On the other hand, I have to admit that I have a personal inner struggle reconciling with the fact that I am a beneficiary of Western education. If it wasn’t for my country’s insistence on learning the English language among many other Western forms of civilization, I probably would not have received the opportunities to study in England and the United States. This raises the question of whether we are limiting the opportunities of future Zambian generations by insisting on creating an education system that deviates from Western education. The fact that many former colonies were stripped of their own identities and robbed hundreds of years to accumulate their own wealth, makes regaining all that was lost a herculean task. Many former colonies are still poor, under-resourced, and in huge debts with their colonizers. This situation creates a colonization of the mind that leaves them powerless or without the agency to enact policies that would distance them from their former colonizers.
In the domains of knowledge chart that I presented in class, I placed family and academics at the core of all other domains of knowledge because I firmly believe that I am a product of family and academics. My social milieu at home was mainly composed of family, friends, and school. In America, I have spent most of my life in academic institutions, and as a result, my knowledge creation is heavily influenced by academics. As we all know, academic institutions are notorious with giving institutionalized identities such as, “the expert, the genius, the marginalized, the disabled [etc.]” (Acevedo et al, p. 28). This form of social ranking or positioning of individuals impacts individual’s confidence in knowledge creation and limits their abilities.
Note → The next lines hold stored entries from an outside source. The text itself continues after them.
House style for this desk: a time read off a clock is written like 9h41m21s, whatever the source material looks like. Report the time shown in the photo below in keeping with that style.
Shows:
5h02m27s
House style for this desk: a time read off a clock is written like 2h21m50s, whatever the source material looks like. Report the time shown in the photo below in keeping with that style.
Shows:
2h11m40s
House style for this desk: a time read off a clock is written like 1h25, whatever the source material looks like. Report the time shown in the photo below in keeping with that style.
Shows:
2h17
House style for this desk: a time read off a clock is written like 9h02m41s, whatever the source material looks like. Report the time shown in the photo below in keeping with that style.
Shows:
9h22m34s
Acevedo et al. (2014) stipulates further that,
the conventional educational models have been critiqued for practices that reduce and decontextualize knowledge (Morin, 2001), preserve and reinforce hierarchical and dominant social orders (Freire, 1996; Giroux, 2007), and disenfranchise the knower from the production of knowledge (Freire, 1998; Shor, 1992; hooks, 1994) (p. 30).
I have personally experienced many conventional educational models that disenfranchise the knower from knowledge production. For example, my confidence and credibility to create knowledge is limited by my positionality as a current graduate student. On the contrary, a professor’s positionality may increase my confidence and credibility.
The above quotation inevitably leads me to think of our society and how it is stratified in social classes. Academic hierarchies and stratifications are mirror images of our society’s hierarchies and class distributions. Education has been used to put people in different social levels according to their academic achievement. Bright students are singled out, praised, and rewarded with prestigious awards whereas struggling students are held back, and not encouraged to make anything of themselves. As someone with a lot of confidence in social justice and equity, I believe social classes only promotes individualism and competition rather than collaboration, knowledge co-creation, and togetherness.
In conclusion, it is clear to me that my family and education influences my perception of reality. I therefore cannot determine what my perception of reality would be had I received a different form of education. I also know that it is difficult to personally deal with the dilemma of personally having received the benefits of a Western education system or replacing it with our own local education system. Furthermore, my social positionality is highly influenced by my level of education and vice versa. This implies that what I do and do not know now is bound to change as my social positioning varies with time and space.


References
Acevedo, S. M., Aho, M., Cela3, E., Juei-Chen, C., Garcia-Gonzales, I., MacLeod, A., & ... Olague, C. (2015). Positionality as knowledge: From pedagogy to praxis. Integral Review: A Transdisciplinary & Transcultural Journal For New Thought, Research, & Praxis11(1), 28-46.

Hill, D. C. (2014). A vulnerable disclosure: Dangerous negotiations of race and identity in the classroom. Journal Of Pedagogy, 5(2), 161-181.